Extracted page text data >>
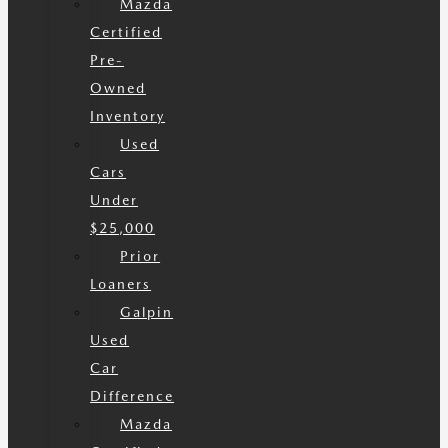
Mazda
Certified
Pre-
Owned
Inventory
Used
Cars
Under
$25,000
Prior
Loaners
Galpin
Used
Car
Difference
Mazda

What you need to do >> What's needed is an exact copy of every entry, minus the pictures.

Answer area >>
Mazda
Certified
Pre-
Owned
Inventory
Used
Cars
Under
$25,000
Prior
Loaners
Galpin
Used
Car
Difference
Mazda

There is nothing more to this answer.